What you need to do -
Return an exact copy of the entries, skipping any picture you find.

Given data -
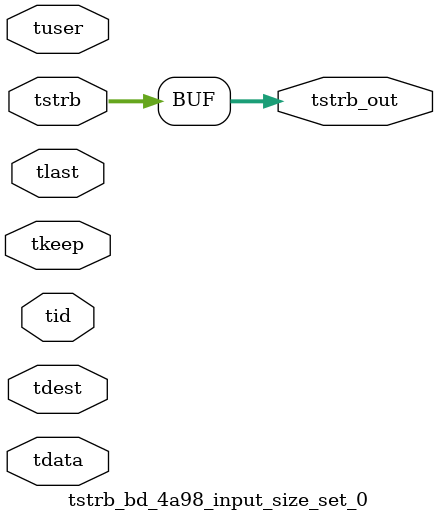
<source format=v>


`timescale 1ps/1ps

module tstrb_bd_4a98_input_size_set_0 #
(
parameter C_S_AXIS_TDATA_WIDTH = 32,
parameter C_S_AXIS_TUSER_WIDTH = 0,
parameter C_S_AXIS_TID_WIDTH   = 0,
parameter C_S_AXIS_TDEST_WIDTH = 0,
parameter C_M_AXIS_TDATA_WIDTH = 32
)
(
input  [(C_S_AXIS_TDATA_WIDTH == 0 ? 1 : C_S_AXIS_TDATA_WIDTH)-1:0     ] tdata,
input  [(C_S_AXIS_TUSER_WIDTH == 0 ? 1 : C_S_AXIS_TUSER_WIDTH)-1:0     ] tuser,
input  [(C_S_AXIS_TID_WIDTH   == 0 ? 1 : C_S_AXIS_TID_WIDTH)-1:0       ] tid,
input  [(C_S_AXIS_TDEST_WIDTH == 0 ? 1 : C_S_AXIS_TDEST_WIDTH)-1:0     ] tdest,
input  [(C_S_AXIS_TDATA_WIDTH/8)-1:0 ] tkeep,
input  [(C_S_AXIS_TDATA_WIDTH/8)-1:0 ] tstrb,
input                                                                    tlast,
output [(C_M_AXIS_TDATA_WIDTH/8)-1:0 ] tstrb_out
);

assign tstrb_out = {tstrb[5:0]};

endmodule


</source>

Task solution -
<source format=v>


`timescale 1ps/1ps

module tstrb_bd_4a98_input_size_set_0 #
(
parameter C_S_AXIS_TDATA_WIDTH = 32,
parameter C_S_AXIS_TUSER_WIDTH = 0,
parameter C_S_AXIS_TID_WIDTH   = 0,
parameter C_S_AXIS_TDEST_WIDTH = 0,
parameter C_M_AXIS_TDATA_WIDTH = 32
)
(
input  [(C_S_AXIS_TDATA_WIDTH == 0 ? 1 : C_S_AXIS_TDATA_WIDTH)-1:0     ] tdata,
input  [(C_S_AXIS_TUSER_WIDTH == 0 ? 1 : C_S_AXIS_TUSER_WIDTH)-1:0     ] tuser,
input  [(C_S_AXIS_TID_WIDTH   == 0 ? 1 : C_S_AXIS_TID_WIDTH)-1:0       ] tid,
input  [(C_S_AXIS_TDEST_WIDTH == 0 ? 1 : C_S_AXIS_TDEST_WIDTH)-1:0     ] tdest,
input  [(C_S_AXIS_TDATA_WIDTH/8)-1:0 ] tkeep,
input  [(C_S_AXIS_TDATA_WIDTH/8)-1:0 ] tstrb,
input                                                                    tlast,
output [(C_M_AXIS_TDATA_WIDTH/8)-1:0 ] tstrb_out
);

assign tstrb_out = {tstrb[5:0]};

endmodule


</source>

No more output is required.